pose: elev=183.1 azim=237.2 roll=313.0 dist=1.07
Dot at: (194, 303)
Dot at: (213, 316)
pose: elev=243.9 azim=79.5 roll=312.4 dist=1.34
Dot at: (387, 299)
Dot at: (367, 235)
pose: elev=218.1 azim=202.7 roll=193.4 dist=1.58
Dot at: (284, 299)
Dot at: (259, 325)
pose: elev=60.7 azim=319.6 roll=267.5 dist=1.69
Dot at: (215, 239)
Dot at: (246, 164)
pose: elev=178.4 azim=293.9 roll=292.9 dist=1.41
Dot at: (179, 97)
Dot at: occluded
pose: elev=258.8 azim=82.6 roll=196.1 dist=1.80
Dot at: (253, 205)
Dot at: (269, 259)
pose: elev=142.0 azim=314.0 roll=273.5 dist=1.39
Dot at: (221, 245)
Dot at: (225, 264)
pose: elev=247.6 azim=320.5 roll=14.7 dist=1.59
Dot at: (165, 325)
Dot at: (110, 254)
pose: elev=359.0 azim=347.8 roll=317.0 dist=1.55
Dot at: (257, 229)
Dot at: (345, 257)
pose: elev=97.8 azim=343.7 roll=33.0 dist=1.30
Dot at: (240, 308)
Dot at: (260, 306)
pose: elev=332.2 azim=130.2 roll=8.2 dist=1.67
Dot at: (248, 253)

Goal
Could you switch "roll" to "bank" and give back only the lines from the line with "pose: elev=60.7 azim=319.6" up to and including the line with "Dot at: (110, 254)", with nothing else altered?

The answer
pose: elev=60.7 azim=319.6 bank=267.5 dist=1.69
Dot at: (215, 239)
Dot at: (246, 164)
pose: elev=178.4 azim=293.9 bank=292.9 dist=1.41
Dot at: (179, 97)
Dot at: occluded
pose: elev=258.8 azim=82.6 bank=196.1 dist=1.80
Dot at: (253, 205)
Dot at: (269, 259)
pose: elev=142.0 azim=314.0 bank=273.5 dist=1.39
Dot at: (221, 245)
Dot at: (225, 264)
pose: elev=247.6 azim=320.5 bank=14.7 dist=1.59
Dot at: (165, 325)
Dot at: (110, 254)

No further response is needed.